Hi everyone and welcome back to another blog! For this week, I continued making linear regression models for my internship while also learning about smoothing, matrices, and cross-validation in my data science course.
For the past two weeks, I have been doing exploratory analysis of cell metabolism for a skin database of different bacterial species and their various measurements. Things have been going pretty well and I continue to communicate with the professor and ask questions. This afternoon, I will be meeting with Mr. Swain again to discuss my findings and assign further tasks.
For the machine learning course, I am nearly done with all the sections and have learned many interesting concepts. For instance, smoothing is a very powerful technique used all across data analysis. It is designed to detect trends in the presence of noisy data in cases in which the shape of the trend is unknown. The general idea of bin smoothing is to group data points into strata in which the value of f(x) can be assumed to be constant, since it would change extremely slowly in small windows of time. A limitation of this smoothing method is that it requires small windows for the constant assumptions to hold, which may lead to imprecise estimates of f(x). Another smoothing method, local weighted regression (loess), considers larger window sizes and assumes f(x) is locally linear, resulting in a smoother fit. Besides smoothing, matrix notation and linear algebra are key elements when describing machine learning techniques. Functions such as as.matrix(), rowSums(), colSds(), sweep(), crossprod(), qr(), and the use of logical operations and indexes all allow the three main types of objects – scalars, vectors, and matrices – to be converted from one to the other, binarized, averaged, multiplied, or reorganized. Another essential machine learning concept is cross-validation, a way to measure the predictive performance of a statistical model.
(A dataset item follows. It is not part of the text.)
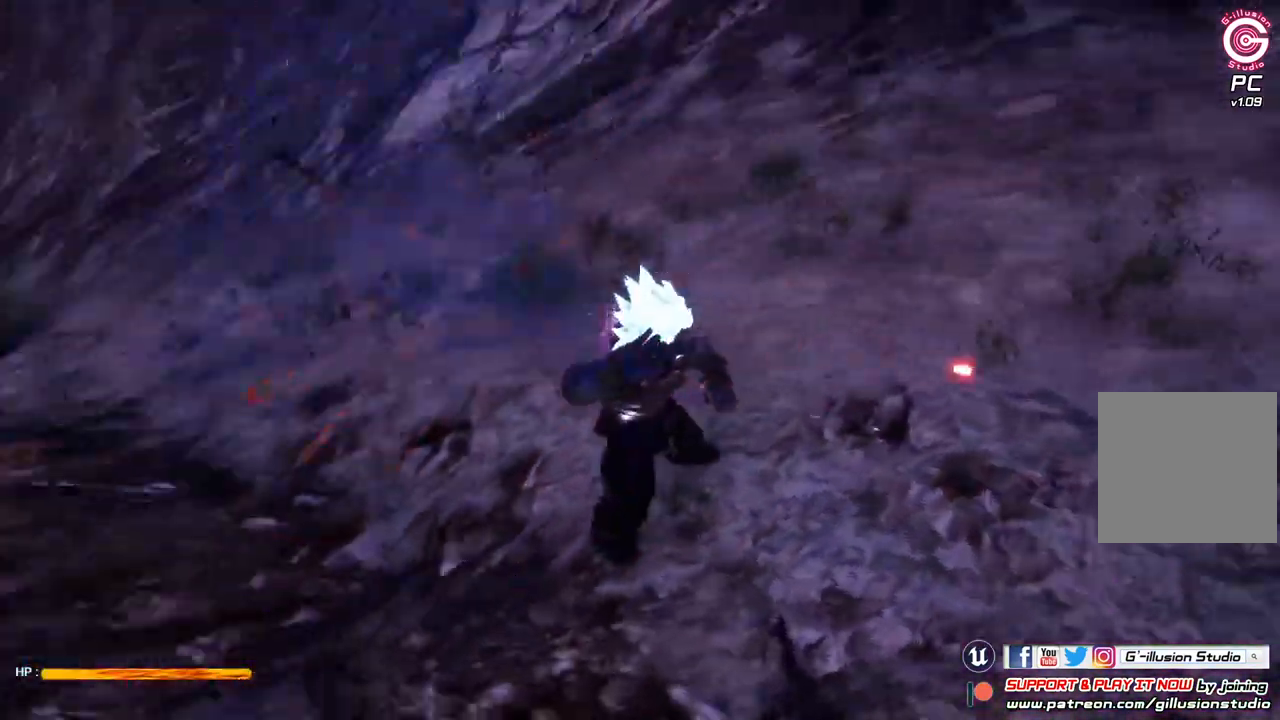
{"buttons": [], "left_stick": "center", "right_stick": "center", "events": [[100, "R3", "up"]]}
Variations of cross-validation include leave-k-out, in which k observations are used as validation data and the remaining one is used to train the model, and k-fold, in which the original sample is partitioned into k subparts or folds and one group is selected for each iteration as validation data with the remaining groups as training data. The diagram below demonstrates k-fold cross validation:
For next week, the plan is to finish the machine learning course and hopefully get my certificate of completion. Additionally, I will be starting on a new task for my internship so I will update everyone on my work. That’s it for this week so I’ll see you all later! Thanks for tuning in!